Wednesday 7 April 2021

Left-handed saw-horse

I was writing the piece about my father's disappointing departure gift and the word for the board on which artists mix paints escaped me.  The Beloved was at the same table and on enquiry delivered palette. Which is, of course, correct but 'easel' was still nagging at my 'brain'.
"I wonder is easel is related to ezel [NL] a donkey?", I mused
"That's nonsense", she replied "although the Irish is asal"
"But we have saw-horse, another support mechanism".

Turns out [Chambers 20thC] I was right. Sometimes English uses horse - saw-horse, clothes-horse - sometimes donkey. We don't use ass, which is cleared rooted with asal ezel, much nowadays: probably because if offended prudish late-Victorians. Irish seems, boringly to use binse [bench] for saw-horse. Netherlanders use a zaagbok, usage which I think they share with American saw-buck.

Get on with it Bob! What about these left-handed saw-horses; is that even a thing? Indeed it is, as I recently discovered in a typically Bob what could possibly go wrong project. I am the bloke who installed a run of sheep-wire upside down so that lambs could escape through the big holes. There are only four possible ways you can arrange the reverse sheet if you want to xerox something back-to-back . . . I would always take at least 5 attempts to get it right. When we rocked up to the farm 25 years ago, I brought a car full of dismembered pallets and crates: every time a centrifuge or -80°C freezer was delivered at work, the chief technician would tell me there was more wood by the big dumpster. A 40ft x 4ft euro-pallet is almost a perfect kit for making a saw-horse and the farm had a lot of fallen timber for fire-wood. I made a saw-horse [still standing, albeit with a list to port L] and a while later made another for Pat the Salt my then not so aged father-in-law. They have both been well-used and are shorter now than when made as continuous contact with wet-ground has rotted out the legs.

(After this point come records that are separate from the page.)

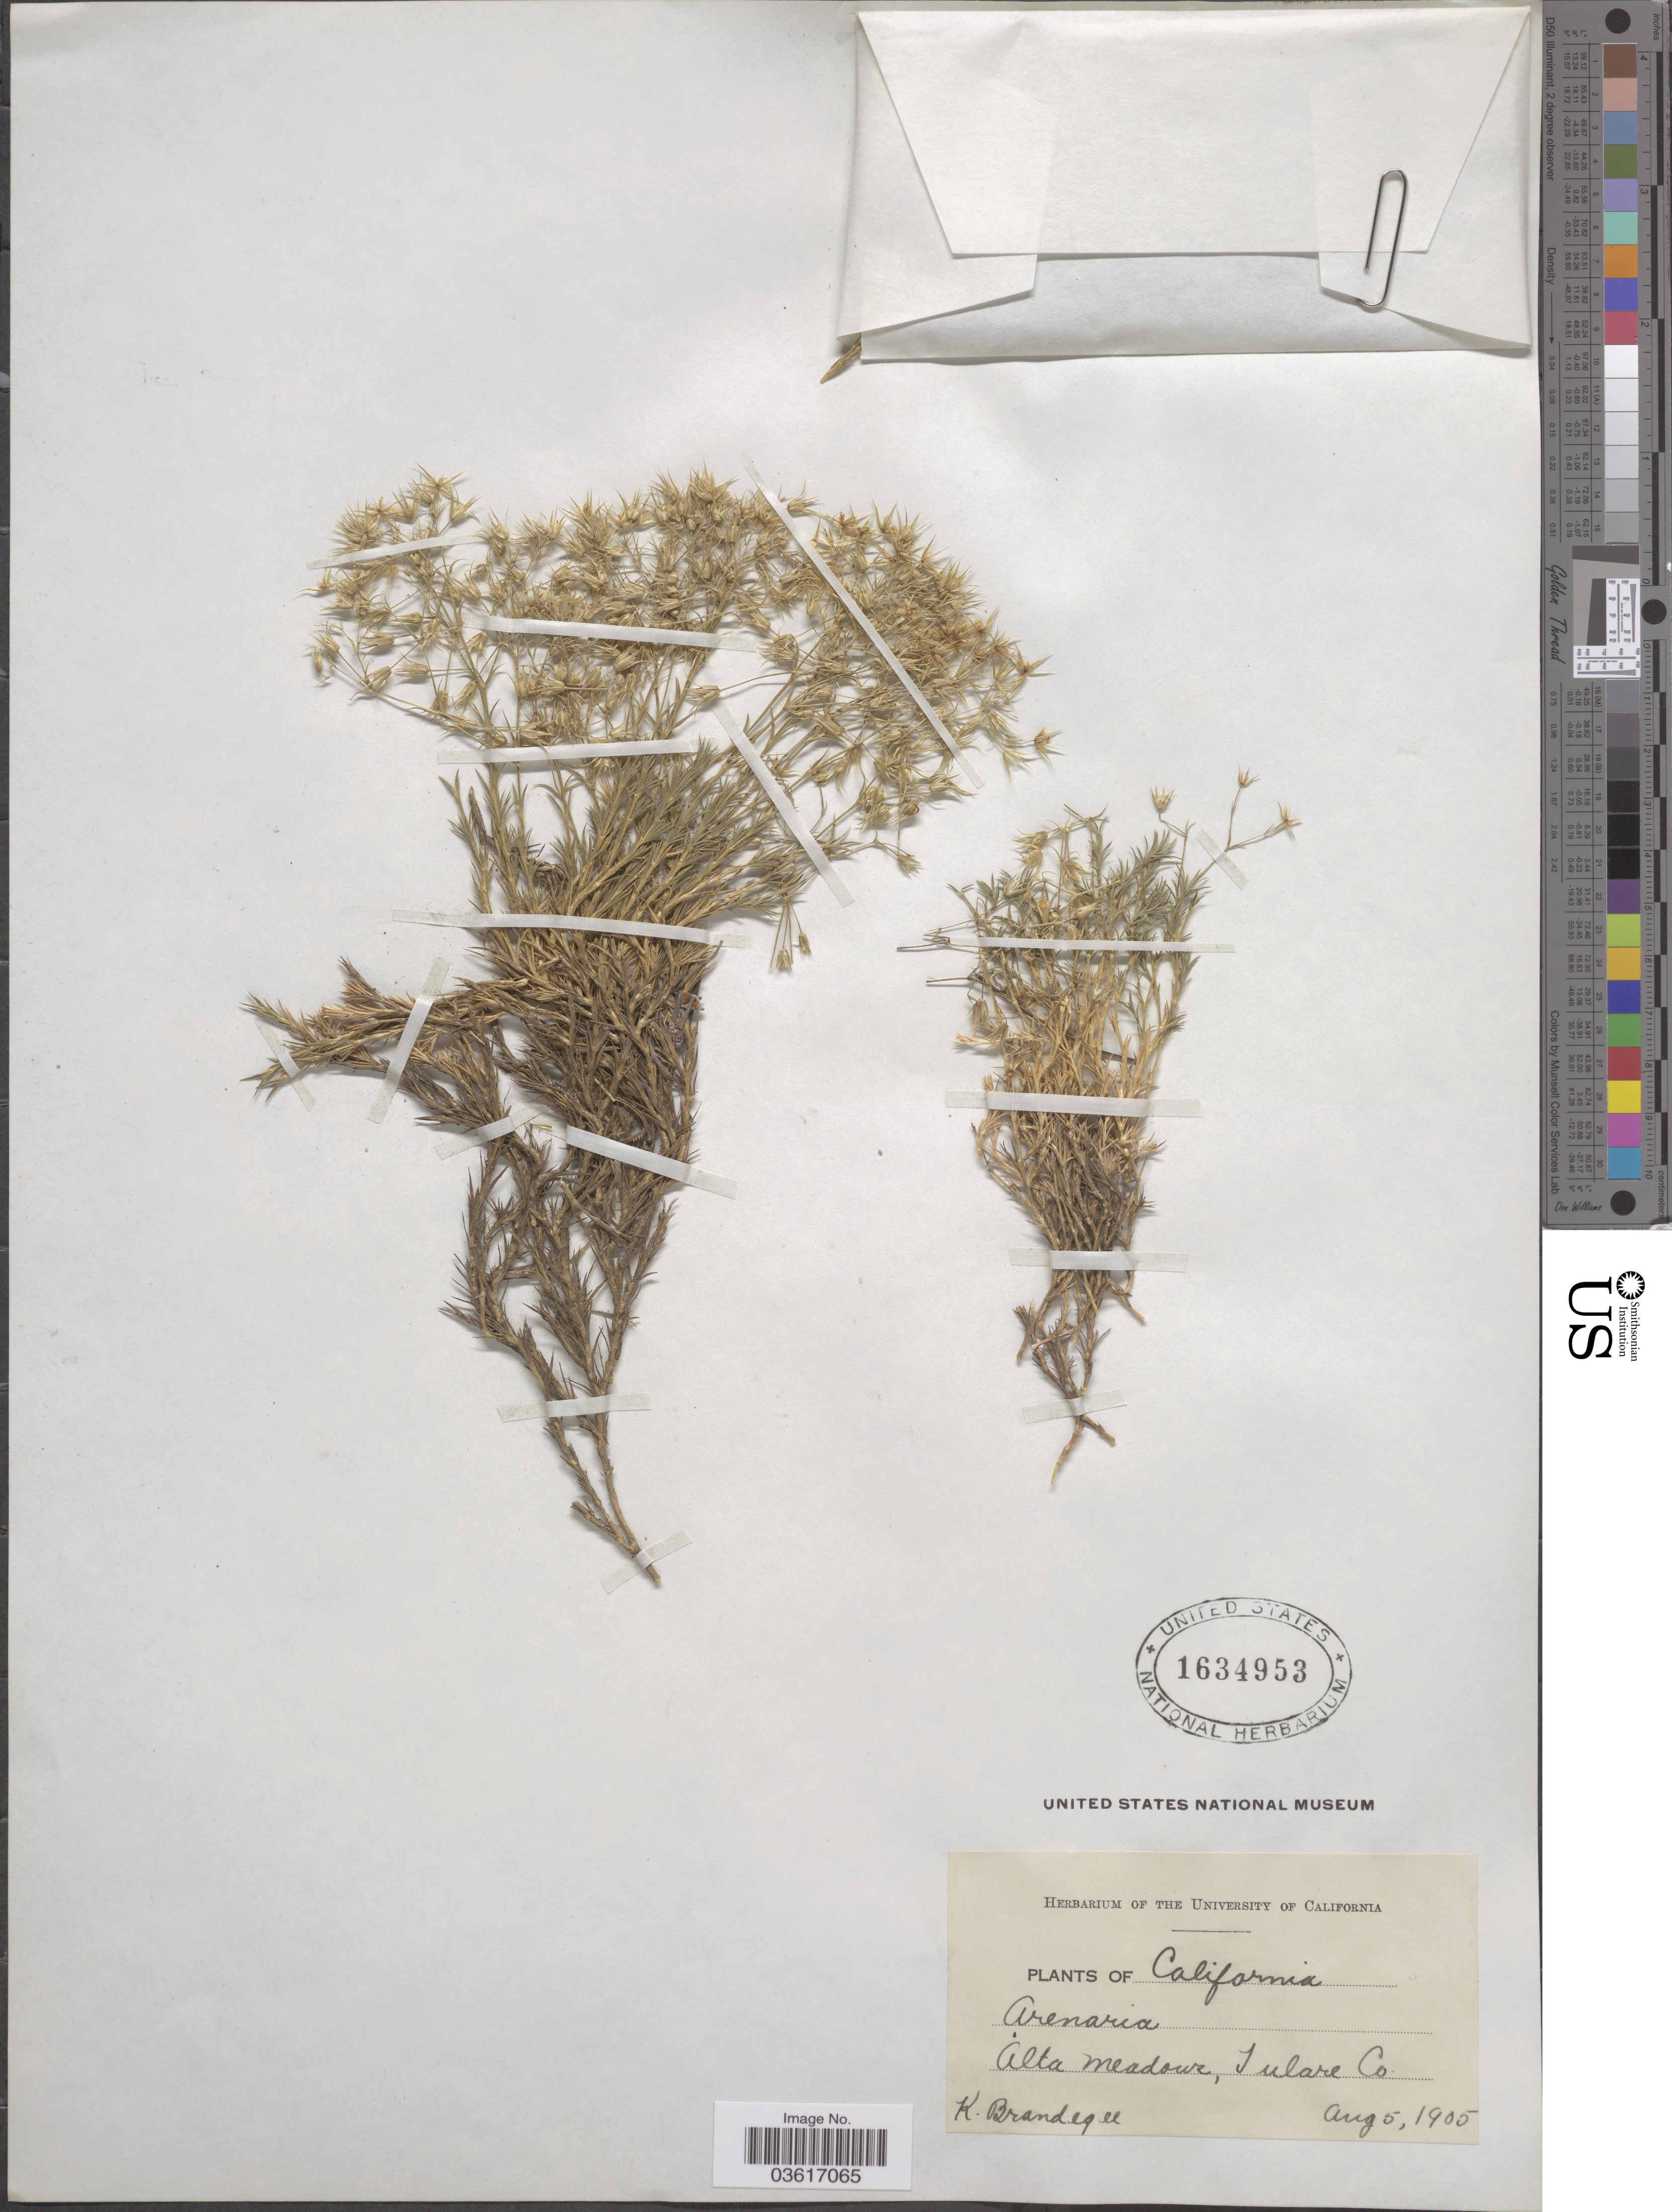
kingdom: Plantae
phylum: Tracheophyta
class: Magnoliopsida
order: Caryophyllales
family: Caryophyllaceae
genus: Minuartia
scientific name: Minuartia sp.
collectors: K. Brandegee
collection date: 1905-08-05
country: United States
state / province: California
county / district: Tulare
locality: Alta Meadows, Tulare Co.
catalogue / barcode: US 1634953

The time had come to make another, not least because it would be unseemly for my three adult children to have to fight over who was to inherit two saw-horses. The pallet wood is long used, re-used, re-used and sent up the chimney. I took delivery of a dozen each of 2x4s and 2x3s before the pandemic drove the price of lumber to astronomical levels. I chose the ropiest, shookest, knottiest 2x3 and cut 4 lengths to 90cm for the cross and, for the horizontals, 4 same-length off-cuts of western red cedar planks from the Young Bolivar woodshed project of 2016. Cut cut cut; drill drill drill; screw screw scree, bish bash bosh . . . et voilá chevalet! [L]. Except that, if you're sawing as close to the horse as you can (as you do) you are almost certain to tonk your fist, thumb or knuckles on the corner of the 2x3 which is pointing directly at your shoulder. Yarooo! The irony is that, with my head, I'd acknowledged this problem and carefully thought about it as I was drilling the counter-sunk bolt-hole . . . and still managed to get it wrong.

Part of me was preparing to say meh! and put it down to experience and move on. My poor knuckles argued vehemently against this lazy-arsed option and after a night's toss-turn-thinking, I tooled up again and disassembled one end of the saw-horse. It took me two attempts to re-assemble it as [R] so that the 2x3 nearest the work is further from and facing away from the working fist and so much safer. If you look carefully, you can see bolt holes 10cm further from the ground. These were drilled when I thought I was a much bigger man than I really am and resulted in a Brobdingnagian saw-hippo than was really uncomfortable and inefficient to use. Wot a palaver, mates. Bodging is good fun but it consumes hours of time. Lucky I have nothing better to do.